La vida inverosímil

En una coda o epílogo publicado en la segunda edición de su deliciosa -¡y muy inverosímil!- novela El difunto Matías Pascal, bajo el título de Advertencia sobre los escrúpulos de la fantasía, Luigi Pirandello arremete contra los señores críticos que descalifican sus obras, acusándolas de absurdas e inverosímiles, tanto en el desarrollo de los argumentos como en la construcción de los personajes. Y hace algunas observaciones muy penetrantes. La vida, que muestra con desfachatez todos los absurdos, pequeños y grandes, de que felizmente está llena, tiene el inestimable privilegio de poder prescindir de esa estúpida verosimilitud que el arte se cree obligado a respetar. Los absurdos de la vida no necesitan parecer verosímiles porque son verdaderos; al revés que los del arte, que para parecer verdaderos necesitan ser verosímiles. Con lo que, siendo verosímiles, dejan de ser absurdos. Un acontecimiento de la vida puede ser absurdo; una obra de arte, si es tal, no. De lo que se deduce que es una idiotez tachar de absurda e inverosímil, en nombre de la vida, una obra de arte. En nombre del arte, tal vez podamos tacharla; en nombre de la vida, no .

He aquí un problema que a todo escritor atormenta. cuando concibe una historia fantasiosa, debe preocuparse por respetar las leyes de la verosimilitud, en aras de un pretendido realismo; pero lo cierto es que la vida -que es lo más realista que ha parido madre- nunca respeta tales leyes. En su novela El difunto Matías Pascal, Pirandello narra la historia de un hombre estrafalario y un tanto truhán que, tras leer en los periódicos que se le da por muerto, decide inventarse una vida nueva bajo otro nombre; hasta que se cansa de la impostura y decide volver a su pueblo, presentándose como quien realmente es y causando algunos soponcios entre sus paisanos y allegados, sobre todo en su mujer, que a la sazón se ha casado con otro.

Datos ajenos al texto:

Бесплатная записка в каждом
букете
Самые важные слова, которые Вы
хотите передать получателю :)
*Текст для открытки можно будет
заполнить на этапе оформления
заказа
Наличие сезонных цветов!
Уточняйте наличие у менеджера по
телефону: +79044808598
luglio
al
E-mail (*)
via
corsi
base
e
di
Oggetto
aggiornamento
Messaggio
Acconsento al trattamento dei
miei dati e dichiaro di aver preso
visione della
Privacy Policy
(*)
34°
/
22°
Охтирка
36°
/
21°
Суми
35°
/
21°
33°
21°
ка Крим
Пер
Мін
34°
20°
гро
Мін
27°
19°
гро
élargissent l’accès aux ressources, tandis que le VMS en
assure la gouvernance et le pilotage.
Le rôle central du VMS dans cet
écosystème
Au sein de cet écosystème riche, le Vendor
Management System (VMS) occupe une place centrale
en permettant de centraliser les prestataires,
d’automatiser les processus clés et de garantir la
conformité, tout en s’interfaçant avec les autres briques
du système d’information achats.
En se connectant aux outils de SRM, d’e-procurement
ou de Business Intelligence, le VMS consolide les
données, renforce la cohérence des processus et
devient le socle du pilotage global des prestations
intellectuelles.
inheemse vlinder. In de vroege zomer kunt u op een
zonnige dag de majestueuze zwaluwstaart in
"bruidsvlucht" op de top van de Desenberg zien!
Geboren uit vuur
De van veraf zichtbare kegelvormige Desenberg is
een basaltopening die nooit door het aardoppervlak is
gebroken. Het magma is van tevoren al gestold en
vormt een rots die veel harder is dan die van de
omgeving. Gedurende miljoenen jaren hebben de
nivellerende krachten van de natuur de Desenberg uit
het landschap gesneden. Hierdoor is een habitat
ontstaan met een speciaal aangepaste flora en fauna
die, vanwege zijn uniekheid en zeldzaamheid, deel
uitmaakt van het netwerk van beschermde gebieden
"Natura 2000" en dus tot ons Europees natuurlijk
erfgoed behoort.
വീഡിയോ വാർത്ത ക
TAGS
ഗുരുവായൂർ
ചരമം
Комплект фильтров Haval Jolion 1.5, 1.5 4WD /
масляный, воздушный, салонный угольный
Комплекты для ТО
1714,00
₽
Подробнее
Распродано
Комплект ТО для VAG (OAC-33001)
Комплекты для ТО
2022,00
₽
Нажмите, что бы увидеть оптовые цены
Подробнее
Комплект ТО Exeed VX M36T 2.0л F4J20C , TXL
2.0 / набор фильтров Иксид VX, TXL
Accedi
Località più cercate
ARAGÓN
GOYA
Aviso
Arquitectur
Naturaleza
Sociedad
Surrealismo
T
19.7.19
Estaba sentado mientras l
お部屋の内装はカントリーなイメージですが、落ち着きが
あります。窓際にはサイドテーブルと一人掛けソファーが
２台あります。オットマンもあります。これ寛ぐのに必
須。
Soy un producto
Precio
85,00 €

A los señores críticos esta trama les pareció en exceso rocambolesca e inverosímil; sin embargo, veinte años después de la publicación de su novela, Pirandello incorporaba a la segunda edición la coda que arriba mencionábamos, acompañada de una noticia reciente de periódico en la que se detallaba la peripecia de un hombre que, tras ser dado por muerto, había decidido inventarse una vida nueva bajo otro nombre, hasta que cansado de la impostura regresaba a su pueblo, para sorprender a su mujer casada con otro. ¿Inverosímil conforme a qué, señores críticos?, se solivianta con razón Pirandello.

Pero esta exigencia de verosimilitud que se exige al arte, apelando a la vida (a despecho de la propia vida, que gracias a Dios es gozosamente inverosímil), es un criterio que, cien años después, sigue plenamente establecido. Incluso se ha ideado un departamento o negociado llamado ‘literatura fantástica’ (que a los antiguos jamás se les hubiese pasado por el magín), en el que confinamos todas aquellas obras literarias en las que, según nuestro puritanismo de la verosimilitud, ocurren cosas estupefacientes, o absurdas, o portentosas, o divinas, o demoniacas, o como queramos llamarlas (cosas, en fin, ver-da-de-ras); pero cosas que fatuamente reputamos ‘inverosímiles’, aunque acontezcan cada día muy tranquilamente en la vida, sin necesidad de justificaciones ni cálculos, simplemente porque a la vida se le antoja. ¿Y cómo es que los hombres somos tan imbéciles de no conceder, mientras leemos un libro, nuestra credulidad a cosas que en la vida acaecen con la simpleza con que uno respira o se tira un pedo? Pues por culpa del aciago idealismo, aquella doctrina filosófica que no cree en la realidad de las cosas, sino que entiende que tal realidad es una mera proyección de nuestra conciencia; y como nuestra conciencia es de suyo menguada y un poco eunucoide, aferrados a ella damos en la extraña manía de negar las cosas más ciertas y constatables, empezando por los milagros. Pues, como cualquier persona realista sabe, la vida es un puro milagro; y, cada vez que sale a pasear en bicicleta, pedalea y milagrea sin descanso.

Chesterton señalaba en cierta ocasión que los hombres han dejado de creer en los milagros porque han querido constreñir la pululante, pluriforme e insensata vida en el corsé de unas ideas preconcebidas (precocinadas, además, por tipos de aplastante angostura mental), a las cuales tratamos por todos los medios de sojuzgar los milagros que se despliegan a nuestro derredor. Sí, la vida es inverosímil, loado sea el cielo; y el arte que acata la condena de la verosimilitud es arte sin milagro; esto es, arte muerto. Menos mal que siempre nos quedará la literatura fantástica.